NOVA Dollars fund Cle Elum District, Snoqualmie Trail Maintenance
Each fall, I get the opportunity to sit in a darkened room with other trail and non-trail recreationists, land managers and agency staff to watch dozens of PowerPoint presentations on important recreation projects. The NOVA Advisory Committee, which funds a huge variety of trails, trailheads, campgrounds and other facilities, listens intently to those who survive the preliminary application process, then scores grants accordingly. This year, the non-motorized category of the NOVA Program had just shy of $500,000 to allocate to more than $1.7 million in grant requests. When the need outstrips the available cash so dramatically, it means we have to make very difficult calls. Still, the results of our reviews this year benefited several very important proposals.
We funded desperately needed trail maintenance work in the Department of Natural Resource's (DNR) Snoqualmie District, which is visited by hundreds of thousands of hikers annually. Receiving $100,000--matched by $102,000 in DNR funds--this projects will repair trail tread, clear blowdowns and rebuild drainage at Mount Si, Rattlesnake Lake and Tiger Mountain, among other recreation areas in the Snoqualmie District.
The Cle Elum District was awarded $35,000 to work on non-wilderness, non-motorized trails. Those dollars will be spent repairing signage, fixing trails that are beginning to slough and dealing with the constant encroachment of the District's famous brush. The District also received $30,000 to maintain trails in the Alpine Lakes Wilderness such as Waptus River, Pete Lake, Rachel Lake, Deception Pass, and Pacific Crest.

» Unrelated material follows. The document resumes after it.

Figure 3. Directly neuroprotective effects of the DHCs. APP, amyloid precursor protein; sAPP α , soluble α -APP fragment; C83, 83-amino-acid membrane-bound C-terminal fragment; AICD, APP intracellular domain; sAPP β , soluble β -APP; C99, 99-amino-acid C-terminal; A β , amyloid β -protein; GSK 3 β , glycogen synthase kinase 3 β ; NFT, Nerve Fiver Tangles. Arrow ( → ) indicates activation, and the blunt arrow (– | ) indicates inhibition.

While I'm always a little pained to spend what are invariably the last few beautiful days of the year poring over grant requests and watching PowerPoints, I'm always very pleased by the quality of the applications. The NOVA Program is critically important to recreation in Washington State, and the requesting agencies deserve every second of the time that Advisory Committee Members spend with their proposals. Since the reforms that the committee collaborated on in 2003 and 2004, the program has worked particularly well, and our committee has become even more tightly knit. Next year, we'll be reviewing grants requesting 70% of available NOVA dollars--rather than the 50% per biennium that has been typical--in an effort to keep less money on the table on a yearly cycle. We'll keep you updated on how that new process works.